Why the Real Origin Matters
“Who cares who first said it?” some might shrug. “Everyone knows Jinnah was called Quaid-e-Azam; what difference does it make whether Gandhi coined it or a Maulana did?”

It makes a difference because myths are never innocent.

If one accepts the Gandhi-bestowed-the-title story, it subtly rewrites the political script. It suggests a kind of mutual moral endorsement between Gandhi and Jinnah that did not exist in that form. It blurs the sharp ideological contest of the 1940s into a cosy exchange of honorifics.

More importantly, it erases the agency of Indian Muslims themselves – of the Maulana who proposed the title, of the Muslim League delegates who endorsed it, and of the ordinary supporters who turned “Quaid-e-Azam Zindabad!” into a thunderous reality.

The title did not descend from a Hindu saint-statesman. It rose from within the Muslim community’s own political awakening, at a time when they were rallying behind a leader they believed could bargain with both the British Raj and the Congress on their behalf.

To misattribute that crown to Gandhi is to misunderstand both Gandhi and Jinnah – and to flatten the complex, often bitter, political drama of the late-colonial years into a feel-good anecdote.

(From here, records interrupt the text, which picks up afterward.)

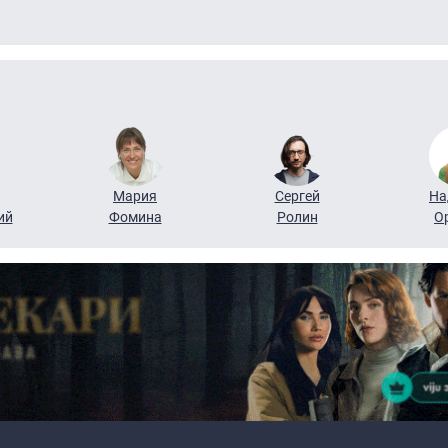
Мария
Сергей
На
ий
Фомина
Ролин
О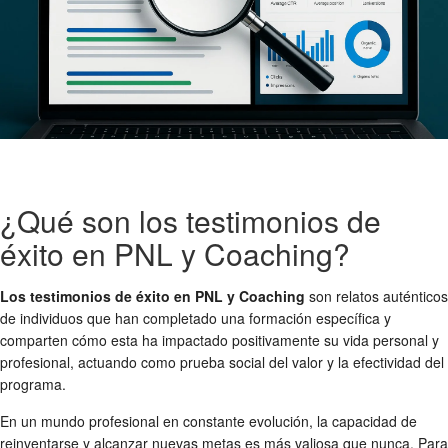
¿Qué son los testimonios de
éxito en PNL y Coaching?
Los testimonios de éxito en PNL y Coaching
son relatos auténticos
de individuos que han completado una formación específica y
comparten cómo esta ha impactado positivamente su vida personal y
profesional, actuando como prueba social del valor y la efectividad del
programa.
En un mundo profesional en constante evolución, la capacidad de
reinventarse y alcanzar nuevas metas es más valiosa que nunca. Para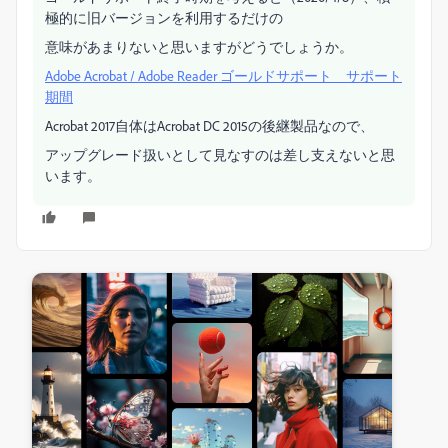
極的に旧バージョンを利用するだけの
意味があまりないと思いますがどうでしょうか。
Adobe Acrobat / Adobe Reader ゴールドサポート サポート
期間
Acrobat 2017自体はAcrobat DC 2015の後継製品なので、
アップグレード扱いとして見なすのは差し支えないと思
います。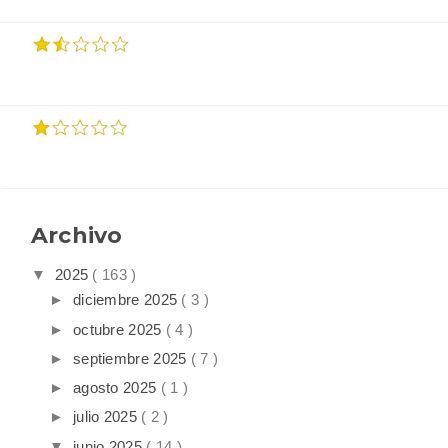
Archivo
▼
2025
( 163 )
►
diciembre 2025
( 3 )
►
octubre 2025
( 4 )
►
septiembre 2025
( 7 )
►
agosto 2025
( 1 )
►
julio 2025
( 2 )
▼
junio 2025
( 14 )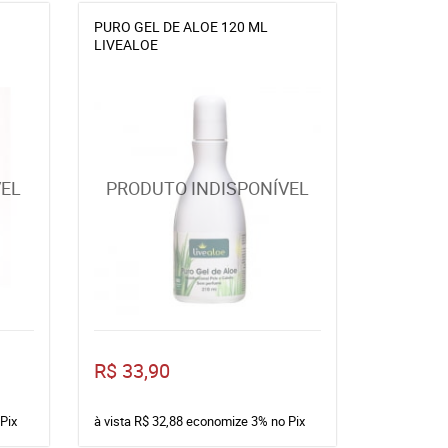
PURO GEL DE ALOE 120 ML
LIVEALOE
R$ 33,90
Pix
à vista
R$ 32,88
economize
3%
no Pix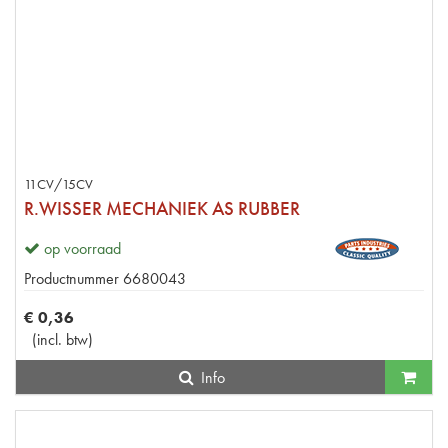
11CV/15CV
R.WISSER MECHANIEK AS RUBBER
op voorraad
Productnummer
6680043
€
0
,
36
(
incl. btw
)
Info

Jinnah’s Ascent and the Birth of a Cult Title
By the late 1930s, Jinnah’s transformation was nearly complete. The sharply dressed Bombay lawyer and one-time “ambassador of Hindu-Muslim unity” had re-emerged as the stern, implacable voice of Muslim separatist politics.

Nothing captured this metamorphosis more dramatically than the historic Lahore session of the All-India Muslim League in March 1940, where the famous “Qarar-dad-e-Pakistan” – the Pakistan Resolution – was adopted at Minto Park (now Iqbal Park) on 23 March 1940. Jinnah, already being hailed as Quaid-e-Azam by that time, presided over a sea of green flags and restless expectation as the League formally demanded that Muslim-majority regions in the northwest and the east be constituted into “independent states”. The roars of “Quaid-e-Azam Zindabad!” that rolled across Lahore that weekend fused the man, his title and the Pakistan idea into a single, electrifying symbol.

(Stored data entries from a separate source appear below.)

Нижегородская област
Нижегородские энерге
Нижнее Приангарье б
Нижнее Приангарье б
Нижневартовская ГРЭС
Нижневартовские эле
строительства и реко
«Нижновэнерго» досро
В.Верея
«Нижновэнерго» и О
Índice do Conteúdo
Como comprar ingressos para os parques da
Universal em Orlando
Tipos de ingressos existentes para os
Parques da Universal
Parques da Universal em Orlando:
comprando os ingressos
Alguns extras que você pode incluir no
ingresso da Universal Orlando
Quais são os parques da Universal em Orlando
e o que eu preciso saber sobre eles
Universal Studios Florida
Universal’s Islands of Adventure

The failure of Congress–League cooperation, the experience of Congress provincial ministries, and growing anxieties among sections of the Muslim middle classes all fed into a narrative that Jinnah alone could “deliver”. The Muslim League was no longer a languishing elite club; it was on its way to becoming a mass political machine.

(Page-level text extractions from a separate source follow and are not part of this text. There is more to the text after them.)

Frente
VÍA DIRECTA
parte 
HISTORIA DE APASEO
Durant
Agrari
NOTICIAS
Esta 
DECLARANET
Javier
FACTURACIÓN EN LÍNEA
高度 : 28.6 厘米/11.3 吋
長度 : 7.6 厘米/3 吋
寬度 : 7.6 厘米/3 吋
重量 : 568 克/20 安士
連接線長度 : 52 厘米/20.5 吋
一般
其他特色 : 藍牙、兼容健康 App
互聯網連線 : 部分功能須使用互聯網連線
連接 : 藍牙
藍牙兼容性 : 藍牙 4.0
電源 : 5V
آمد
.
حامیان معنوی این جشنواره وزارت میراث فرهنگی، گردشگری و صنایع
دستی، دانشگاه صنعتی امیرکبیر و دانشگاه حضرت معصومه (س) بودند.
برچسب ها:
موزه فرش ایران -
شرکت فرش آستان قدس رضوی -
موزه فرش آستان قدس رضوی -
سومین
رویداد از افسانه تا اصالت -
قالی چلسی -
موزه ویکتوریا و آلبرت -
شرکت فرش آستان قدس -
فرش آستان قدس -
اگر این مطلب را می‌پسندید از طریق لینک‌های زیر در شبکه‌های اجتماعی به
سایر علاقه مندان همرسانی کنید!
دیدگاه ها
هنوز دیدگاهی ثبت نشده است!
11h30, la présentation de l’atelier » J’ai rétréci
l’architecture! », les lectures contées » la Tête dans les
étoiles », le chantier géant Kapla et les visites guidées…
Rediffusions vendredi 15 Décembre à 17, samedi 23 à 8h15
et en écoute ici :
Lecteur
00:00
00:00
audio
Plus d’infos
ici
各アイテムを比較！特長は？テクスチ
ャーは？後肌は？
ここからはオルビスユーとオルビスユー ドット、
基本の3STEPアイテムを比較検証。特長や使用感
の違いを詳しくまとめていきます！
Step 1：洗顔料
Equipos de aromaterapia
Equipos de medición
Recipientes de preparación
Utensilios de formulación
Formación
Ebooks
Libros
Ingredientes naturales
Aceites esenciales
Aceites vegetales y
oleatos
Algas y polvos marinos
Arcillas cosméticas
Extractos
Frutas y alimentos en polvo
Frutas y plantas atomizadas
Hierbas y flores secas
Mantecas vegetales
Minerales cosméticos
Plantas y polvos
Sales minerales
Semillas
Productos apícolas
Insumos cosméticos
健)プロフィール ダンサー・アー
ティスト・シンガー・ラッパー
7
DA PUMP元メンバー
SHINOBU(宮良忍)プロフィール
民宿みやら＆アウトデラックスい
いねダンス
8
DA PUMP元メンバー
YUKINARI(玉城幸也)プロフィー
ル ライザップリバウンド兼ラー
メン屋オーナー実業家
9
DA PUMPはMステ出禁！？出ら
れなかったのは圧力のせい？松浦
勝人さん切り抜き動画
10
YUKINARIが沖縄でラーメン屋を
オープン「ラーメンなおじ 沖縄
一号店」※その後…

In that setting, the title “Quaid-e-Azam” was not just flattery. It was a political instrument, a rallying cry. Every time a crowd roared “Quaid-e-Azam Zindabad!”, it was not merely praising a man; it was endorsing a particular political project – one that would eventually culminate in the demand for Pakistan.

Titles like this are never neutral. “Mahatma” for Gandhi, “Netaji” for Subhas Bose, “Sardar” for Patel – each of these emerged from specific political battles, contexts and constituencies. “Quaid-e-Azam” belongs in that same gallery: a title minted in the heat of agitation, not handed out across communal lines as a gesture of personal affection.

Busting the Myth, Keeping the Respect
None of this means that Gandhi and Jinnah never showed courtesy to each other. They did – sometimes through formality, sometimes through pointed politeness that thinly veiled deep disagreement. Gandhi addressing Jinnah as “Quaid-e-Azam” in 1944 is one such moment of careful respect in the midst of intense ideological war.

But courtesy is not authorship.

To insist that Gandhi created the title is to bend facts to fit a sentimental narrative. The real story is sharper, more political – and, in many ways, far more revealing about the subcontinent’s fractured journey to independence and partition.

In an age where “history” is increasingly manufactured in meme factories and amplified by algorithms, this much should be non-negotiable: words matter, and so do the people who first uttered them.

“Quaid-e-Azam” was born not in Gandhi’s ashram, nor in a Tamil pun, but in the columns of a Delhi Urdu newspaper and on the stage of the Muslim League’s Patna session in December 1938. From there, it leapt into the slogans of the street and into the psyche of a community on the move.

That, not the WhatsApp fairy tale, is the story that deserves to be told.